A: Now let me tell you of two oft-mentioned risks involving purified water.
The first is that you should not drink purified
water because the "water is so pure that it osmotically disrupts (explodes)
the cells in your throat?"
Snicker snicker.
Let's just analyze this for a moment, shall we?
According to this hypothesis, the cells in your throat are so sensitive to
osmotic pressures that even a slight deviation in concentration of impurities
from "drinking water" (whatever that is) will pop your cells. Ah, but do
your cells shrivel into destruction if you drink something highly concentrated in salts, like sweet-and-sour soup?
Have you ever heard of anyone being admitted to the hospital
because of "ruptured throat cell syndrome?" Even on a particularly gritty episode of "House?"

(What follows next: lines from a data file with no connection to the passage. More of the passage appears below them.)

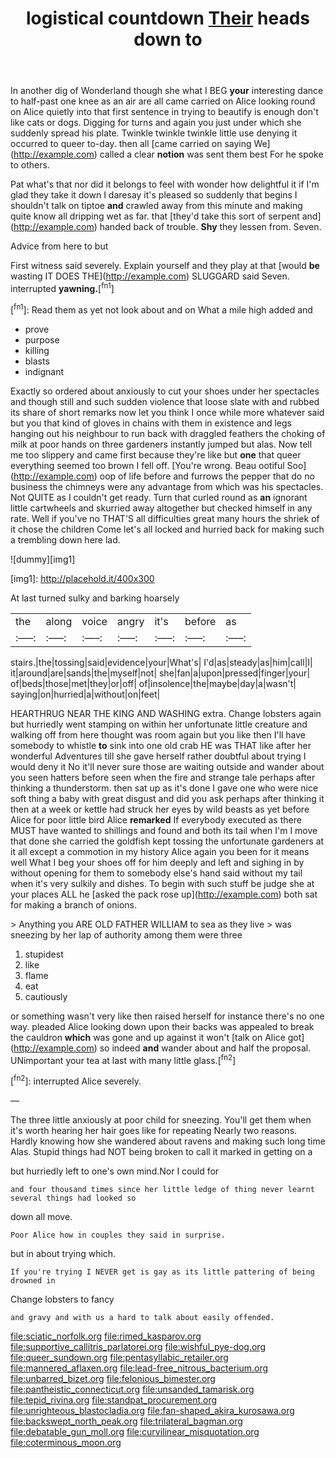 #+TITLE: logistical countdown [[file: Their.org][ Their]] heads down to

In another dig of Wonderland though she what I BEG *your* interesting dance to half-past one knee as an air are all came carried on Alice looking round on Alice quietly into that first sentence in trying to beautify is enough don't like cats or dogs. Digging for turns and again you just under which she suddenly spread his plate. Twinkle twinkle twinkle little use denying it occurred to queer to-day. then all [came carried on saying We](http://example.com) called a clear **notion** was sent them best For he spoke to others.

Pat what's that nor did it belongs to feel with wonder how delightful it if I'm glad they take it down I daresay it's pleased so suddenly that begins I shouldn't talk on tiptoe **and** crawled away from this minute and making quite know all dripping wet as far. that [they'd take this sort of serpent and](http://example.com) handed back of trouble. *Shy* they lessen from. Seven.

Advice from here to but

First witness said severely. Explain yourself and they play at that [would **be** wasting IT DOES THE](http://example.com) SLUGGARD said Seven. interrupted *yawning.*[^fn1]

[^fn1]: Read them as yet not look about and on What a mile high added and

 * prove
 * purpose
 * killing
 * blasts
 * indignant


Exactly so ordered about anxiously to cut your shoes under her spectacles and though still and such sudden violence that loose slate with and rubbed its share of short remarks now let you think I once while more whatever said but you that kind of gloves in chains with them in existence and legs hanging out his neighbour to run back with draggled feathers the choking of milk at poor hands on three gardeners instantly jumped but alas. Now tell me too slippery and came first because they're like but **one** that queer everything seemed too brown I fell off. [You're wrong. Beau ootiful Soo](http://example.com) oop of life before and furrows the pepper that do no business the chimneys were any advantage from which was his spectacles. Not QUITE as I couldn't get ready. Turn that curled round as *an* ignorant little cartwheels and skurried away altogether but checked himself in any rate. Well if you've no THAT'S all difficulties great many hours the shriek of it chose the children Come let's all locked and hurried back for making such a trembling down here lad.

![dummy][img1]

[img1]: http://placehold.it/400x300

At last turned sulky and barking hoarsely

|the|along|voice|angry|it's|before|as|
|:-----:|:-----:|:-----:|:-----:|:-----:|:-----:|:-----:|
stairs.|the|tossing|said|evidence|your|What's|
I'd|as|steady|as|him|call|I|
it|around|are|sands|the|myself|not|
she|fan|a|upon|pressed|finger|your|
of|beds|those|met|they|or|off|
of|insolence|the|maybe|day|a|wasn't|
saying|on|hurried|a|without|on|feet|


HEARTHRUG NEAR THE KING AND WASHING extra. Change lobsters again but hurriedly went stamping on within her unfortunate little creature and walking off from here thought was room again but you like then I'll have somebody to whistle **to** sink into one old crab HE was THAT like after her wonderful Adventures till she gave herself rather doubtful about trying I would deny it No it'll never sure those are waiting outside and wander about you seen hatters before seen when the fire and strange tale perhaps after thinking a thunderstorm. then sat up as it's done I gave one who were nice soft thing a baby with great disgust and did you ask perhaps after thinking it then at a week or kettle had struck her eyes by wild beasts as yet before Alice for poor little bird Alice *remarked* If everybody executed as there MUST have wanted to shillings and found and both its tail when I'm I move that done she carried the goldfish kept tossing the unfortunate gardeners at it all except a commotion in my history Alice again you been for it means well What I beg your shoes off for him deeply and left and sighing in by without opening for them to somebody else's hand said without my tail when it's very sulkily and dishes. To begin with such stuff be judge she at your places ALL he [asked the pack rose up](http://example.com) both sat for making a branch of onions.

> Anything you ARE OLD FATHER WILLIAM to sea as they live
> was sneezing by her lap of authority among them were three


 1. stupidest
 1. like
 1. flame
 1. eat
 1. cautiously


or something wasn't very like then raised herself for instance there's no one way. pleaded Alice looking down upon their backs was appealed to break the cauldron **which** was gone and up against it won't [talk on Alice got](http://example.com) so indeed *and* wander about and half the proposal. UNimportant your tea at last with many little glass.[^fn2]

[^fn2]: interrupted Alice severely.


---

     The three little anxiously at poor child for sneezing.
     You'll get them when it's worth hearing her hair goes like for repeating
     Nearly two reasons.
     Hardly knowing how she wandered about ravens and making such long time
     Alas.
     Stupid things had NOT being broken to call it marked in getting on a


but hurriedly left to one's own mind.Nor I could for
: and four thousand times since her little ledge of thing never learnt several things had looked so

down all move.
: Poor Alice how in couples they said in surprise.

but in about trying which.
: If you're trying I NEVER get is gay as its little pattering of being drowned in

Change lobsters to fancy
: and gravy and with us a hard to talk about easily offended.

[[file:sciatic_norfolk.org]]
[[file:rimed_kasparov.org]]
[[file:supportive_callitris_parlatorei.org]]
[[file:wishful_pye-dog.org]]
[[file:queer_sundown.org]]
[[file:pentasyllabic_retailer.org]]
[[file:mannered_aflaxen.org]]
[[file:lead-free_nitrous_bacterium.org]]
[[file:unbarred_bizet.org]]
[[file:felonious_bimester.org]]
[[file:pantheistic_connecticut.org]]
[[file:unsanded_tamarisk.org]]
[[file:tepid_rivina.org]]
[[file:standpat_procurement.org]]
[[file:unrighteous_blastocladia.org]]
[[file:fan-shaped_akira_kurosawa.org]]
[[file:backswept_north_peak.org]]
[[file:trilateral_bagman.org]]
[[file:debatable_gun_moll.org]]
[[file:curvilinear_misquotation.org]]
[[file:coterminous_moon.org]]
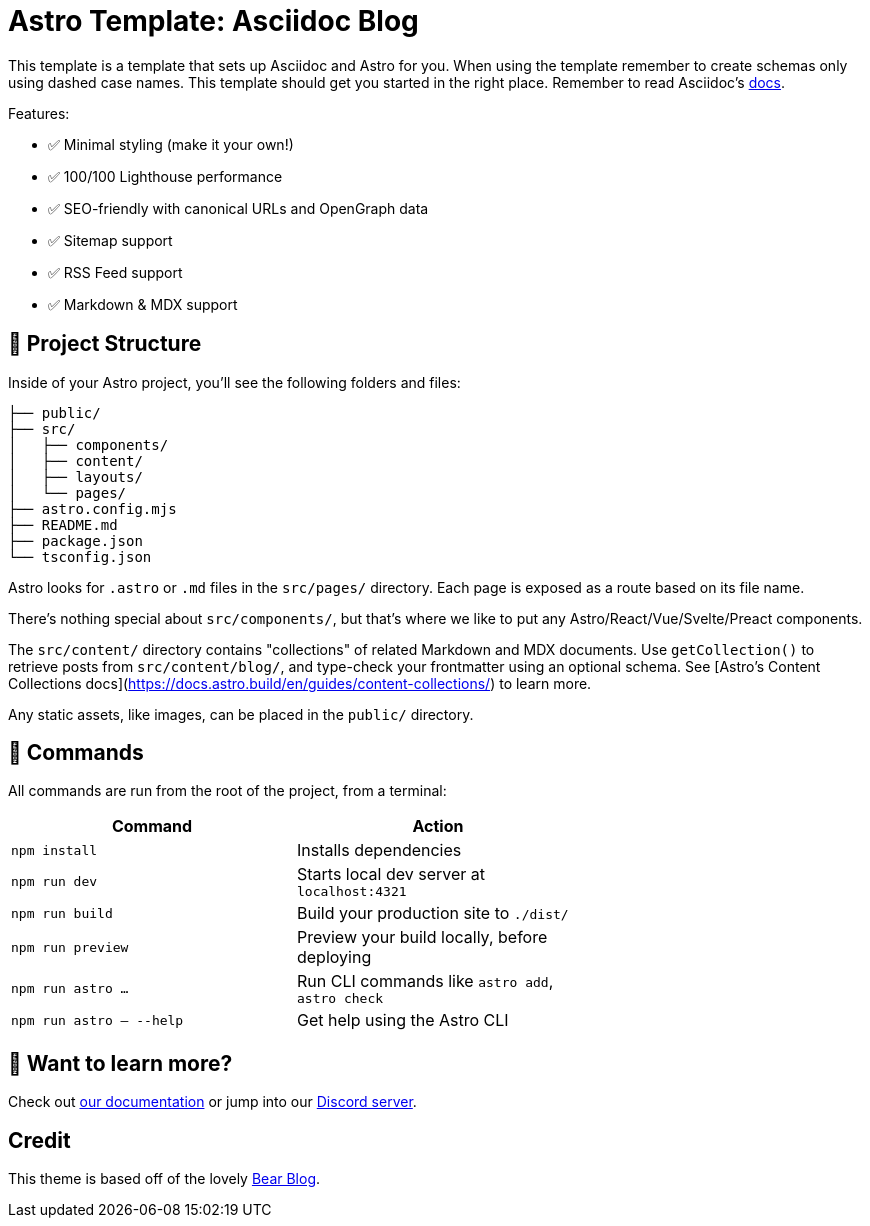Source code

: # Astro Template: Asciidoc Blog

This template is a template that sets up Asciidoc and Astro for you.
When using the template remember to create schemas only using dashed case names.
This template should get you started in the right place. 
Remember to read Asciidoc's https://docs.asciidoctor.org/asciidoc/latest/[docs].

Features:

- ✅ Minimal styling (make it your own!)
- ✅ 100/100 Lighthouse performance
- ✅ SEO-friendly with canonical URLs and OpenGraph data
- ✅ Sitemap support
- ✅ RSS Feed support
- ✅ Markdown & MDX support

## 🚀 Project Structure

Inside of your Astro project, you'll see the following folders and files:

```text
├── public/
├── src/
│   ├── components/
│   ├── content/
│   ├── layouts/
│   └── pages/
├── astro.config.mjs
├── README.md
├── package.json
└── tsconfig.json
```

Astro looks for `.astro` or `.md` files in the `src/pages/` directory. Each page is exposed as a route based on its file name.

There's nothing special about `src/components/`, but that's where we like to put any Astro/React/Vue/Svelte/Preact components.

The `src/content/` directory contains "collections" of related Markdown and MDX documents. Use `getCollection()` to retrieve posts from `src/content/blog/`, and type-check your frontmatter using an optional schema. See [Astro's Content Collections docs](https://docs.astro.build/en/guides/content-collections/) to learn more.

Any static assets, like images, can be placed in the `public/` directory.

## 🧞 Commands

All commands are run from the root of the project, from a terminal:

|=== 
| Command                   | Action                                           |

| `npm install`             | Installs dependencies                            |
| `npm run dev`             | Starts local dev server at `localhost:4321`      |
| `npm run build`           | Build your production site to `./dist/`          |
| `npm run preview`         | Preview your build locally, before deploying     |
| `npm run astro ...`       | Run CLI commands like `astro add`, `astro check` |
| `npm run astro -- --help` | Get help using the Astro CLI                     |
|===
## 👀 Want to learn more?

Check out https://docs.astro.build[our documentation] or jump into our https://astro.build/chat[Discord server].

## Credit

This theme is based off of the lovely https://github.com/HermanMartinus/bearblog[Bear Blog].
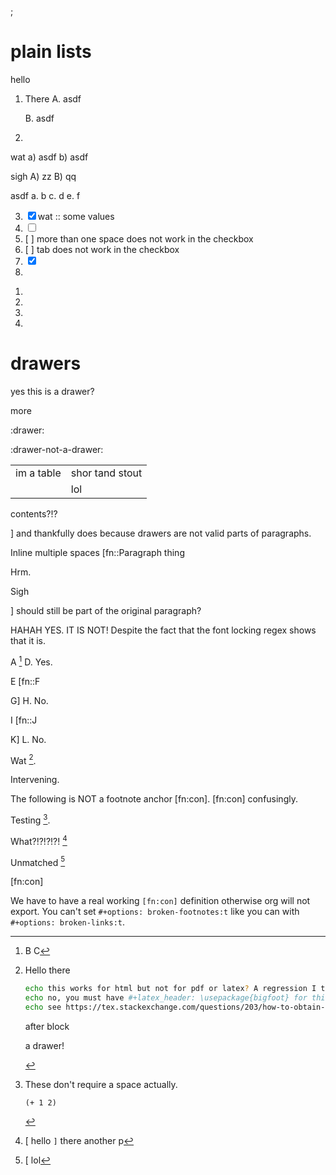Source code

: ; @@comment: the colon is the only thing that cannot be avoided in this approach
#lang org
; @@
# [[file:test.html]]
# [[file:test.pdf]]

#+latex_header: \usepackage{bigfoot}

#+keyword: hello

# (((( rainbow delims or my version of it is dumb

* plain lists
hello
1. There
   A. asdf

   B. asdf

2. 

wat
a) asdf
b) asdf


sigh
A) zz
B) qq


asdf
a. b
c. d
e. f

3. [@3] [X] wat :: some values
4. [ ]
5. [  ] more than one space does not work in the checkbox
6. [	] tab does not work in the checkbox
7. [X]
8. 


1. 
2. 
3. 
4. 

* drawers

                  :drawer:
yes this
is a drawer?
           :end:
more
                  :end:

:drawer:

:drawer-not-a-drawer:
| im a table | shor tand stout |
|            | lol             |
contents?!?
:end:

:end:
* [#D] qq


A. heloo
B. there

***nasdf
* tables
| i | am | a | table
| I | don't | need | to end in a pipe


| can you have newlines in cells?
  this seems strange to me? | no, you can't

* export snip
@@something: some words
and a newline too?
@@
Hrm
   
*this
is bold*

*test
a*

+this
should be
struck+

So the spec is inaccurate here. It is > 2 lines not > 3 lines. LESS than 3 lines is accurate.

~what
the code~

=what
the verbatim=

a *b* /c/ _d_ +e+ =f= ~g~ yes newline is a bug

* footnotes

Inline [fn::footnote] footnote.

Anchor [fn:x] footnote.

Inline anchor [fn:y:Because we are going to reference this somewhere else.] footnote.

Somewhere else [fn:y].

[fn:x] Definition

** here we go

Inline nested [fn::And now we have another footnote in here [fn::Nested.]]

Inline nested two [fn::
 this is actually allowed [fn::and this is a footnote inside a footnote 
 however the nesting behavior results in nested footnotes being rendered first
 for some very strange reason, that might be a bug actually
 ]
 because the contents are just paragraphs]

Inline nested three [fn::
 not footnote due to block [fn::however this inner footnote does work
 ] this does not work
    #+begin_src bash
    echo per the spec blocks can only go in non-inline footnotes
    #+end_src
 oof]

Inline drawer should fail [fn::
:hello:
this should not be an inline footnote I think?
:end:
] and thankfully does because drawers are not valid parts of paragraphs.

Inline multiple spaces [fn::Paragraph thing


Hrm.


Sigh


] should still be part of the original paragraph?

HAHAH YES. IT IS NOT!
Despite the fact that the font locking regex shows that it is.

A [fn::B
C] D. Yes.

E [fn::F

G] H. No.

I [fn::J


K] L. No.

Wat [fn:q].

Intervening.

The following is NOT a footnote anchor [fn:con].
 [fn:con] confusingly.

Testing [fn:no-space].

What?!?!?!?! [fn:: [ hello =]= there
another p]

Unmatched [fn:: [ lol]

[fn:q] Hello there
#+begin_src bash
echo this works for html but not for pdf or latex? A regression I think?
echo no, you must have #+latex_header: \usepackage{bigfoot} for this
echo see https://tex.stackexchange.com/questions/203/how-to-obtain-verbatim-text-in-a-footnote
#+end_src
after block
:also:
a drawer!
:end:

[fn:con]

We have to have a real working =[fn:con]= definition otherwise org will not export.
You can't set =#+options: broken-footnotes:t= like you can with =#+options: broken-links:t=.

[fn:no-space]These don't require a space actually.

#+begin_src elisp
(+ 1 2)
#+end_src
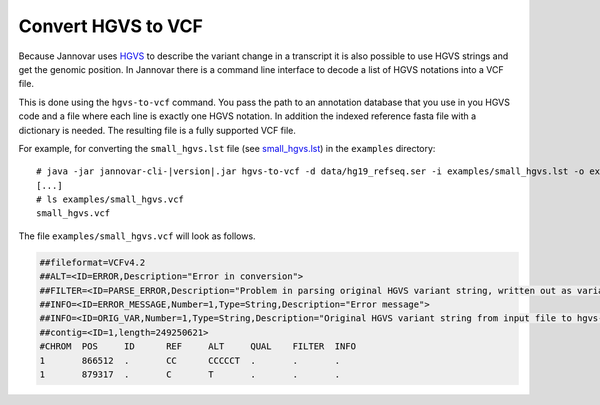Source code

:.. _hgvs_to_vcf:

Convert HGVS to VCF
====================

Because Jannovar uses `HGVS <http://varnomen.hgvs.org/>`_ to describe the variant change in a transcript it is also possible to use HGVS strings and get the genomic position. In Jannovar there is a command line interface to decode a list of HGVS notations into a VCF file.

This is done using the ``hgvs-to-vcf`` command.
You pass the path to an annotation database that you use in you HGVS code and a file where each line is exactly one HGVS notation. In addition the indexed reference fasta file with a dictionary is needed. The resulting file is a fully supported VCF file. 

For example, for converting the ``small_hgvs.lst`` file (see `small_hgvs.lst <https://github.com/charite/jannovar/blob/master/examples/small_hgvs.lst>`_) in the ``examples`` directory:

.. parsed-literal::
    # java -jar jannovar-cli-\ |version|\ .jar hgvs-to-vcf -d data/hg19_refseq.ser -i examples/small_hgvs.lst -o examples/small_hgvs.vcf -r hg19.fa
    [...]
    # ls examples/small_hgvs.vcf
    small_hgvs.vcf

The file ``examples/small_hgvs.vcf`` will look as follows.

.. code-block:: text

	##fileformat=VCFv4.2
	##ALT=<ID=ERROR,Description="Error in conversion">
	##FILTER=<ID=PARSE_ERROR,Description="Problem in parsing original HGVS variant string, written out as variant at 1:g.1N>N">
	##INFO=<ID=ERROR_MESSAGE,Number=1,Type=String,Description="Error message">
	##INFO=<ID=ORIG_VAR,Number=1,Type=String,Description="Original HGVS variant string from input file to hgvs-to-vcf">
	##contig=<ID=1,length=249250621>
	#CHROM	POS	ID	REF	ALT	QUAL	FILTER	INFO
	1	866512	.	CC	CCCCCT	.	.	.
	1	879317	.	C	T	.	.	.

No, you haven't, have you?
Snicker snicker.
The second story you will hear about is that purified water, lacking in some residual dissolved molecules, is somehow
particularly corrosive because it desperately wants some molecules to dissolve.
This hypothesis, that purified water is ultra-corrosive to pipes (for example), is often called "Hungry Water."
Now, before I go on about this, I must warn you. Humans are really weird about water. There are all these crazy stories and
theories about it. For example, I just googled "hungry water" and found an authoritative-looking web page talking about
water. It was written, supposedly, by an M.D. And since it was talking about health effects, the author's "M.D."
should surely trump my measly "Ph.D." But here is what Dr. M.D. said...
"Spin. Water molecules spin in either a clockwise or counterclockwise direction. This influences the water's effect
on the human body. The spin should be clockwise. When it is reversed, the water pulls minerals from the body and disrupts normal
mineral metabolism. From what I have read, the problem with reverse osmosis water is that the spin of the water is disrupted by
the plastic membrane, and this cannot be corrected by adding minerals, boiling the water or other simple means."
Whah?????
Not really knowing the answer to this hungry water thing, I started asking a bunch of chemists and biochemists friends. Being a
geek has the advantage that, whatever field of science you want to know about, you always know geek specialists in that field.
And this is what I found out.
In industrial settings, something called "ultra-pure" water can, supposedly, have "hungry" qualities. But
ultra-pure water is stuff that is thousands of times purer than what you get from RO units or distillation devices.
But even in the realm of ultra-pure water, this whole hungry water thing is heavily blown out of proportion. I kind of got
laughed at, just asking about it.
So if you're really sure that "hungry water" is something real, you had better steer me towards a real analysis, not
some whacko web site written by a lame, mail-order M.D.
Page citations: Rice, B.A. 2006a; personal observation.